┌─ SELECTED TEXT

Delivery of Shares; Participant Accounts.

        (a)  At or as promptly as practicable after the Exercise Date for an Offering Period, the Company will deliver the shares of Stock purchased to the Custodian for deposit into the participant's Account.

        (b)  Cash dividends on any Stock credited to a participant's Account will be automatically reinvested in additional shares of Stock; such amounts will not be available in the form of cash to participants. All cash dividends paid on Stock credited to participants' Accounts will be paid over by the Company to the Custodian at the dividend payment date. The Custodian will aggregate all purchases of Stock in connection with the 2002 Plan for a given dividend payment date. Purchases of Stock for purposes of dividend reinvestment will be made as promptly as practicable (but not more than 30 days) after a dividend payment date. The Custodian will make such purchases, as directed by the Committee, in transactions on any securities exchange upon which Stock is traded, otherwise in the over-the-counter market, or in negotiated transactions. Any shares of Stock distributed as a dividend or distribution in respect of shares of Stock or in connection with a split of the Stock credited to a participant's Account will be credited to such Account. In the event of any other non-cash dividend or distribution in respect of Stock credited to a participant's Account, the Custodian will, if reasonably practicable and at the direction of the Committee, sell any property received in such dividend or distribution as promptly as practicable and use the proceeds to purchase additional shares of Common Stock in the same manner as cash paid over to the Custodian for purposes of dividend reinvestment.

└─
┌─ PROVIDED DATA

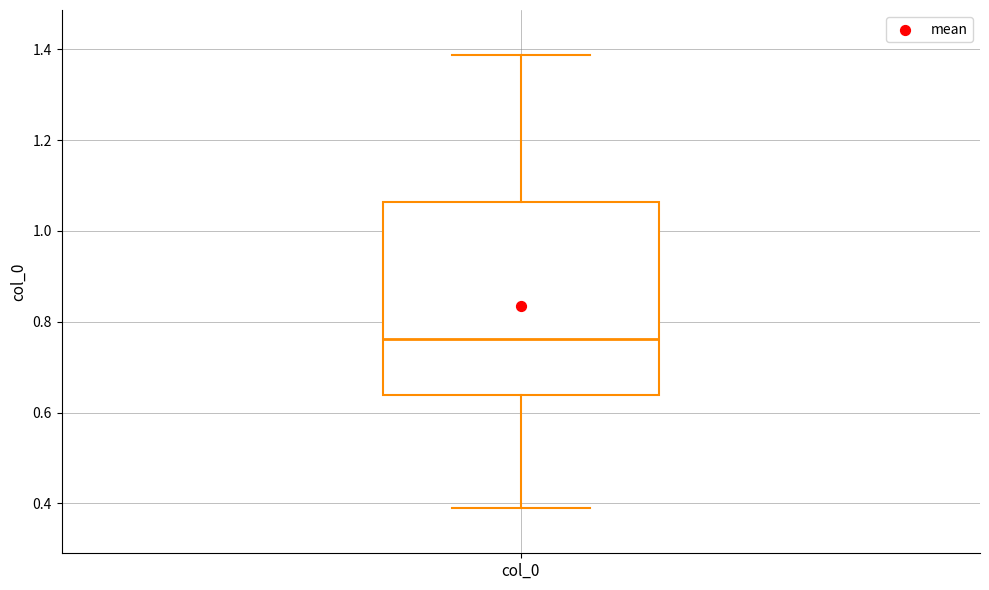

Transcribe this box plot: give where the median line is, the range the box spans, and where the two whiskers end, as read against the y-axis. The values are not printed on the chart, so give them approximately, as read against the axis.

median 0.76, box 0.64 to 1.06, whiskers 0.38 to 1.38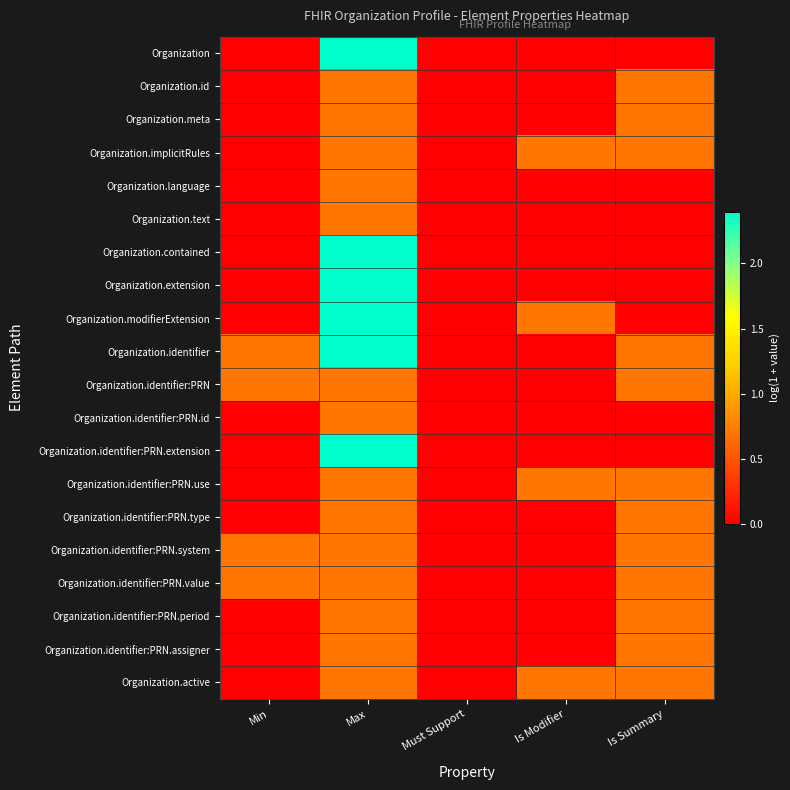

Which series has the largest total across all categories?

Organization.identifier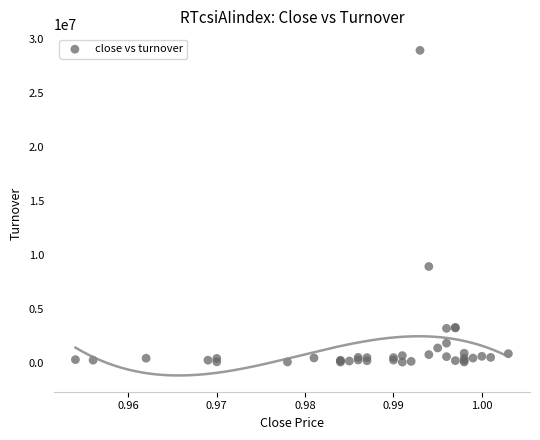

What Y value in the scatter plot is closest to 14513128?

8946785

└─

YOUR OBJECTIVE:
Reproduce the section on delivery of shares and participant accounts in full, word for word.

OUTPUT FOR THIS TASK:
Delivery of Shares; Participant Accounts.

        (a)  At or as promptly as practicable after the Exercise Date for an Offering Period, the Company will deliver the shares of Stock purchased to the Custodian for deposit into the participant's Account.

        (b)  Cash dividends on any Stock credited to a participant's Account will be automatically reinvested in additional shares of Stock; such amounts will not be available in the form of cash to participants. All cash dividends paid on Stock credited to participants' Accounts will be paid over by the Company to the Custodian at the dividend payment date. The Custodian will aggregate all purchases of Stock in connection with the 2002 Plan for a given dividend payment date. Purchases of Stock for purposes of dividend reinvestment will be made as promptly as practicable (but not more than 30 days) after a dividend payment date. The Custodian will make such purchases, as directed by the Committee, in transactions on any securities exchange upon which Stock is traded, otherwise in the over-the-counter market, or in negotiated transactions. Any shares of Stock distributed as a dividend or distribution in respect of shares of Stock or in connection with a split of the Stock credited to a participant's Account will be credited to such Account. In the event of any other non-cash dividend or distribution in respect of Stock credited to a participant's Account, the Custodian will, if reasonably practicable and at the direction of the Committee, sell any property received in such dividend or distribution as promptly as practicable and use the proceeds to purchase additional shares of Common Stock in the same manner as cash paid over to the Custodian for purposes of dividend reinvestment.